(Saved entries)
□ □ □ □ □

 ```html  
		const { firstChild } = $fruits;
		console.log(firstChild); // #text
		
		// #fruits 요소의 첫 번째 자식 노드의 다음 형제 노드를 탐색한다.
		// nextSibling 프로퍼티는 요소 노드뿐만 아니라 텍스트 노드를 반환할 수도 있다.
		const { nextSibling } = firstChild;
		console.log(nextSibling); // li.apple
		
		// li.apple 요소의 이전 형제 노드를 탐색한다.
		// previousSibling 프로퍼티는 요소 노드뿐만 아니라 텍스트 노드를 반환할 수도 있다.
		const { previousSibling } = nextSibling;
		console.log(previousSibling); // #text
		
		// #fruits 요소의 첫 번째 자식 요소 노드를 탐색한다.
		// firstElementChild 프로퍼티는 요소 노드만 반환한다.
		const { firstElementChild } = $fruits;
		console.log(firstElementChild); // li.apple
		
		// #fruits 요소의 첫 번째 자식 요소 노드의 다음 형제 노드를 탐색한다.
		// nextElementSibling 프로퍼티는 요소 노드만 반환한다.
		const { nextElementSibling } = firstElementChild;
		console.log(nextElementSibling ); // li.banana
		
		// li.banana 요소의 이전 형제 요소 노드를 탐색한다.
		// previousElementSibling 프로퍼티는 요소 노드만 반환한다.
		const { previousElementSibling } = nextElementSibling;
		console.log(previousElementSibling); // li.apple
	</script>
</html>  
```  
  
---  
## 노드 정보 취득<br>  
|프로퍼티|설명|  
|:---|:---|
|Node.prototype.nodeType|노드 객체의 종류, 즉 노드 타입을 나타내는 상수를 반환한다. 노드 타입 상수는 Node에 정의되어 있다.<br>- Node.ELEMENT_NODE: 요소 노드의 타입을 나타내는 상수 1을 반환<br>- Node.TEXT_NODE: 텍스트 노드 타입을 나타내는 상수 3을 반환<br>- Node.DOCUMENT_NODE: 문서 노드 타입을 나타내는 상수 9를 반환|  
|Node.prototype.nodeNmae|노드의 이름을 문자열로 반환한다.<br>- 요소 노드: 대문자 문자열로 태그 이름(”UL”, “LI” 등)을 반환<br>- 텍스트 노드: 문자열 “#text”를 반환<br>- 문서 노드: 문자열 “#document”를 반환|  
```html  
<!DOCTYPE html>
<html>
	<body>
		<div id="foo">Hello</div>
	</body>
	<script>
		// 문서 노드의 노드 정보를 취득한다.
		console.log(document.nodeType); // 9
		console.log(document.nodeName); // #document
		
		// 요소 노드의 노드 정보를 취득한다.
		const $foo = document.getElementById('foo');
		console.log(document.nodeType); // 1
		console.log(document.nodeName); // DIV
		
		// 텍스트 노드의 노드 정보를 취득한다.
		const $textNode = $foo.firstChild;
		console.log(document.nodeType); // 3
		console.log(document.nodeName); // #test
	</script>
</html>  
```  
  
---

□ □ □ □ □

Among the lines above, show every one that contains the string "firstChild".

Your solution:
		const { firstChild } = $fruits;
		console.log(firstChild); // #text
		const { nextSibling } = firstChild;
		const $textNode = $foo.firstChild;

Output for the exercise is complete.